How to Change Out a High-Lobe Piercing

"It is best to keep original metal in for the first six weeks. After that it can be changed," says Dean. "Jewelry for high lobes is typically internally threaded or push pin," says Kuhne. "For internally threaded pieces the top piece (the stud) screws off. If your jewelry is pushpin, you can twist and pull the stud part off of the labret (the post)."

When in doubt, seek the help of a professional. "Sometimes jewelry changes can be difficult if you are not familiar with piercing jewelry, if this is the case see a local piercer for help!" says Kuhne.

What Type of Jewelry is Used for a High-Lobe Piercing?

  • Studs: "Generally, for the upper placement, I'd encourage a stud-style piece of jewelry, but the lower can look great with a stud or ring," Tash recommends. This isn't to cramp your style; it's to minimize tugging on and irritation of the new piercing. High-lobe piercings are especially susceptible to "hair and mask snags," says Kuhne.
  • Hoops and Rings: "Once fully healed, a larger-diameter ring could be placed in the upper piercing," says Tash.

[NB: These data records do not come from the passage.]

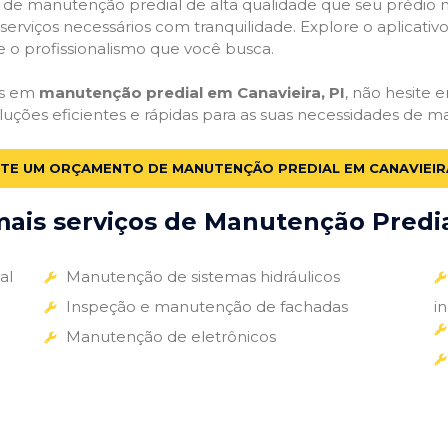
ços de manutenção predial de alta qualidade que seu prédio m
s serviços necessários com tranquilidade. Explore o aplicativ
e o profissionalismo que você busca.
as em
manutenção predial em Canavieira, PI
, não hesite e
luções eficientes e rápidas para as suas necessidades de m
ITE UM ORÇAMENTO DE MANUTENÇÃO PREDIAL EM CANAVIEIRA
ais serviços de Manutenção Predial
al
Manutenção de sistemas hidráulicos
Inspeção e manutenção de fachadas
i
Manutenção de eletrônicos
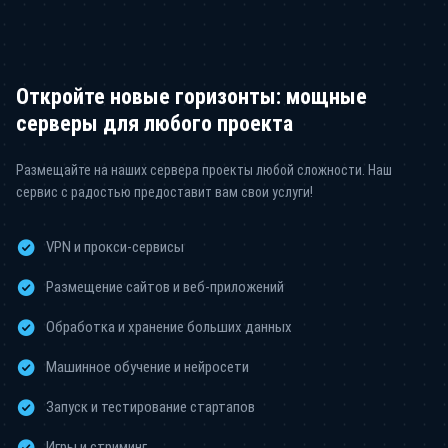
Откройте новые горизонты: мощные
серверы для любого проекта
Размещайте на наших сервера проекты любой сложности. Наш
сервис с радостью предоставит вам свои услуги!
VPN и прокси-сервисы
Размещение сайтов и веб-приложений
Обработка и хранение больших данных
Машинное обучение и нейросети
Запуск и тестирование стартапов
Игры и стриминг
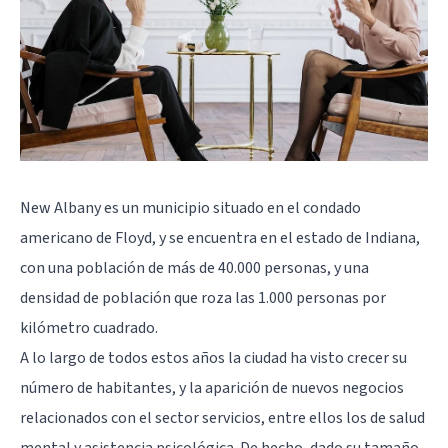
New Albany es un municipio situado en el condado
americano de Floyd, y se encuentra en el estado de Indiana,
con una población de más de 40.000 personas, y una
densidad de población que roza las 1.000 personas por
kilómetro cuadrado.
A lo largo de todos estos años la ciudad ha visto crecer su
número de habitantes, y la aparición de nuevos negocios
relacionados con el sector servicios, entre ellos los de salud
mental y asistencia psicológica. De hecho, dado su tamaño,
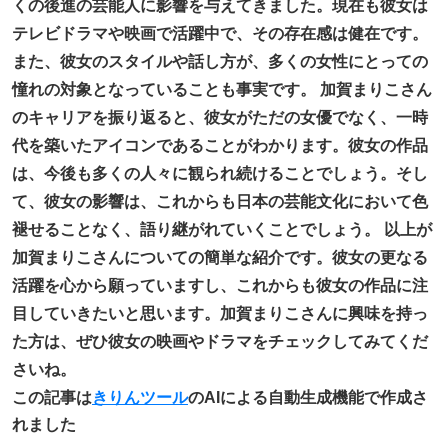
くの後進の芸能人に影響を与えてきました。現在も彼女は
テレビドラマや映画で活躍中で、その存在感は健在です。
また、彼女のスタイルや話し方が、多くの女性にとっての
憧れの対象となっていることも事実です。 加賀まりこさん
のキャリアを振り返ると、彼女がただの女優でなく、一時
代を築いたアイコンであることがわかります。彼女の作品
は、今後も多くの人々に観られ続けることでしょう。そし
て、彼女の影響は、これからも日本の芸能文化において色
褪せることなく、語り継がれていくことでしょう。 以上が
加賀まりこさんについての簡単な紹介です。彼女の更なる
活躍を心から願っていますし、これからも彼女の作品に注
目していきたいと思います。加賀まりこさんに興味を持っ
た方は、ぜひ彼女の映画やドラマをチェックしてみてくだ
さいね。
この記事は
きりんツール
のAIによる自動生成機能で作成さ
れました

What Jewelry Material Is Used for High-Lobe Piercing?

  • Stainless steel: Dean says stainless steel is "the absolute best metal to use when you get your initial piercing as well as for when you change it out."
  • Titanium: While Kuhne says that the ideal metal will depend on your individual body chemistry, titanium is a pretty safe bet. "All of Studs' jewelry is composed of implant-grade metals; however, if you have any allergies or sensitivities I recommend asking for our titanium options," she says.
  • Gold: Finally, gold is an acceptable choice, but you need to be careful. "Be sure to use quality metals to avoid irritation and infection," says Dean. He suggests "white or yellow gold 14k or higher" for a new piercing.